I hear ya, but I always thought Ariza played good defense and hustled.


----------



## Da Grinch (Aug 17, 2002)

i like ariza , but he is at this point a limited player, he cant shoot and is not disruptive defensively , he is just a good defender and a good rebounder , who can run the floor...in truth he is very similar in what he brings to the table as renaldo balkman .

i beleive the knicks have a need for these kind of players but if woods were more defensively minded and not just to defending star ballplayers i would not think twice about trevor.


----------



## Gotham2krazy (Nov 22, 2005)

ChosenFEW said:


> yea hes a scrub but compared to ariza.....woods is like T-mac lol


Do you want to look at the two stat-wise?


----------



## Truknicksfan (Mar 25, 2005)

Gotham its pretty overwhelling, no to a MLE for Ariza lol.


----------



## Gotham2krazy (Nov 22, 2005)

It's me against the world. I'm not going to win the war of words. But nonetheless, Zeke should support his draft choices, he picked Ariza for a reason, he should sign him to show why.


----------



## Truknicksfan (Mar 25, 2005)

> It's me against the world. I'm not going to win the war of words. But nonetheless, Zeke should support his draft choices, he picked Ariza for a reason, he should sign him to show why.


Dont worry we all know what its like to be against the world in a debate lol.


----------



## EwingStarksOakley94 (May 13, 2003)

Truknicksfan said:


> Dont worry we all know what its like to be against the world in a debate lol.


That is the truth!

And yeah, I'd like to see Isiah stick to his guns too. That's probably why he's not making a lot of moves now.


----------

Records shown ::
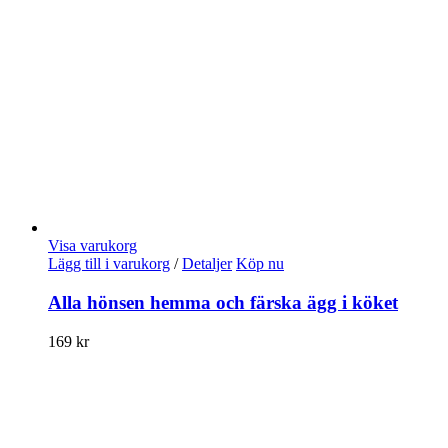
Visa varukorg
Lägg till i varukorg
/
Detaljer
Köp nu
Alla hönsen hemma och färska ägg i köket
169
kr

Work item :: Decide whether each statement below agrees with the forum thread about Ariza. Answer yes or no for each, and quote the words of the thread that settle it. (a) Da Grinch says Ariza cannot shoot. (b) Truknicksfan favors giving Ariza an MLE. (c) Gotham2krazy expects to win the war of words.

Answer box ::
(a) Yes: "he cant shoot"
(b) No: "no to a MLE for Ariza lol."
(c) No: "I'm not going to win the war of words."